TASK OBJECTIVE:
Write out every entry precisely as given, leaving the pictures out.

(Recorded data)
------------------------
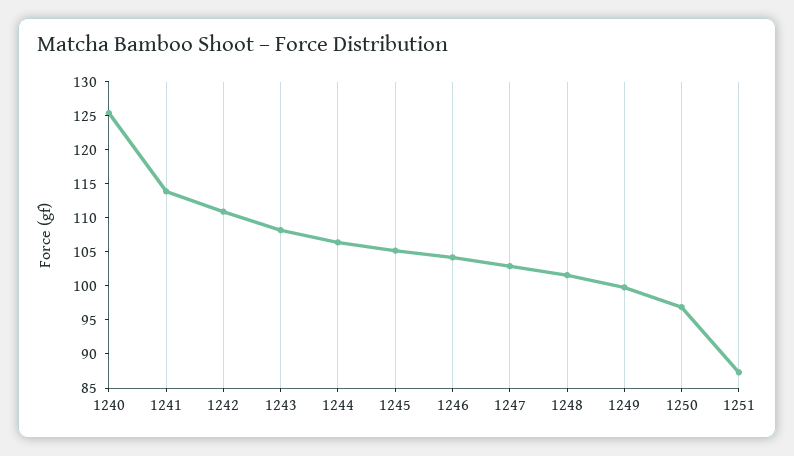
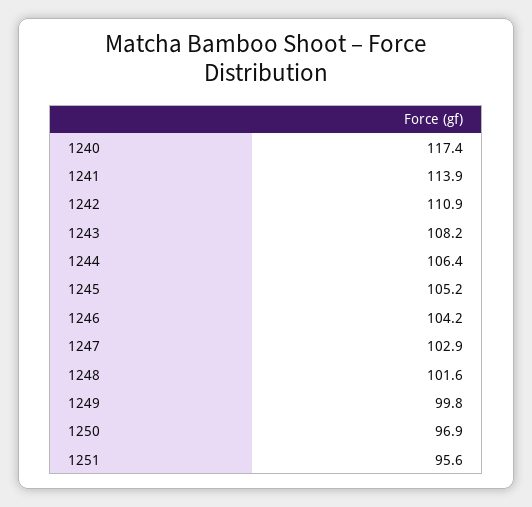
  {
-   "1240": 125,
+   "1240": 117.4,
    "1241": 113.9,
    "1242": 110.9,
    "1243": 108.2,
    "1244": 106.4,
    "1245": 105.2,
    "1246": 104.2,
    "1247": 102.9,
    "1248": 101.6,
    "1249": 99.8,
    "1250": 96.9,
-   "1251": 87.5
+   "1251": 95.6
  }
------------------------
RESULT OF THIS EXERCISE:
  {
-   "1240": 125,
+   "1240": 117.4,
    "1241": 113.9,
    "1242": 110.9,
    "1243": 108.2,
    "1244": 106.4,
    "1245": 105.2,
    "1246": 104.2,
    "1247": 102.9,
    "1248": 101.6,
    "1249": 99.8,
    "1250": 96.9,
-   "1251": 87.5
+   "1251": 95.6
  }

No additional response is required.